[EXTRAIT FOURNI]:
------------

Tremblements ★★☆☆

Pablo fait partie de la haute bourgeoisie guatémaltèque. Très proche de ses parents, de son frère aîné, de sa sœur, il a une femme, deux enfants, un bon travail. Mais Pablo entretient une relation avec Francisco que sa famille très pieuse ne saurait tolérer. Elle lui met un marché en main : se « guérir » de son homosexualité par une cure rigoureuse pratiquée par son Église ou renoncer à tout jamais à voir ses enfants.

Le second film du réalisateur guatémaltèque Jayro Bustamante fait froid dans le dos. Comme La Servante écarlate, comme Boy Erased, il dénonce les dérives d’une religion fanatisée en croisade contre l’homosexualité. On ne peut évidemment qu’être choqué par la cruauté de ces « thérapies de conversion » et solidaire du héros, brinquebalé entre sa famille qui le renie, son amant, si doux, et la cheffe glaçante de cette Église dévoyée.

------------

[DONNÉES BRUTES]:

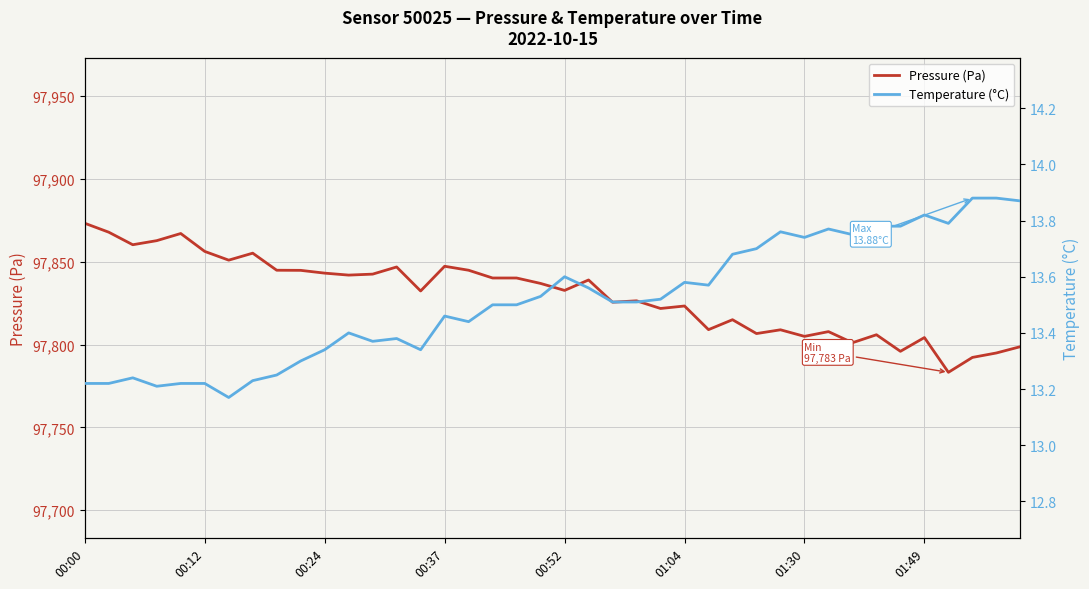

What is the approximate value of Pressure (Pa) at 28?

97806.7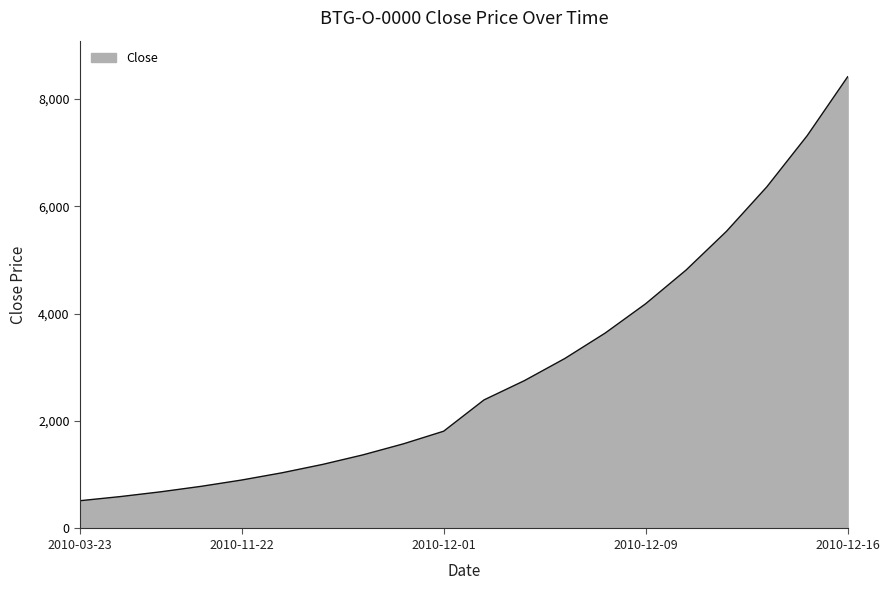

What is the difference between the maximum and minimum values?

7893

------------

[TRAVAIL À FAIRE]:
**A)** Résumez la critique du film Tremblements en deux phrases.
**B)** Reproduisez le passage de la critique allant de « Tremblements ★★☆☆ » jusqu'à « cette Église dévoyée. ».
Appuyez-vous uniquement sur la critique.

[CORRIGÉ]:
**A)** Pablo, issu de la haute bourgeoisie guatémaltèque, marié et père de deux enfants, entretient une relation avec Francisco, et sa famille très pieuse exige qu'il se « guérisse » de son homosexualité par une cure de son Église, faute de quoi il ne reverra jamais ses enfants. Le second film de Jayro Bustamante dénonce les dérives d'une religion fanatisée en croisade contre l'homosexualité ainsi que la cruauté des « thérapies de conversion ».

**B)**
Tremblements ★★☆☆

Pablo fait partie de la haute bourgeoisie guatémaltèque. Très proche de ses parents, de son frère aîné, de sa sœur, il a une femme, deux enfants, un bon travail. Mais Pablo entretient une relation avec Francisco que sa famille très pieuse ne saurait tolérer. Elle lui met un marché en main : se « guérir » de son homosexualité par une cure rigoureuse pratiquée par son Église ou renoncer à tout jamais à voir ses enfants.

Le second film du réalisateur guatémaltèque Jayro Bustamante fait froid dans le dos. Comme La Servante écarlate, comme Boy Erased, il dénonce les dérives d’une religion fanatisée en croisade contre l’homosexualité. On ne peut évidemment qu’être choqué par la cruauté de ces « thérapies de conversion » et solidaire du héros, brinquebalé entre sa famille qui le renie, son amant, si doux, et la cheffe glaçante de cette Église dévoyée.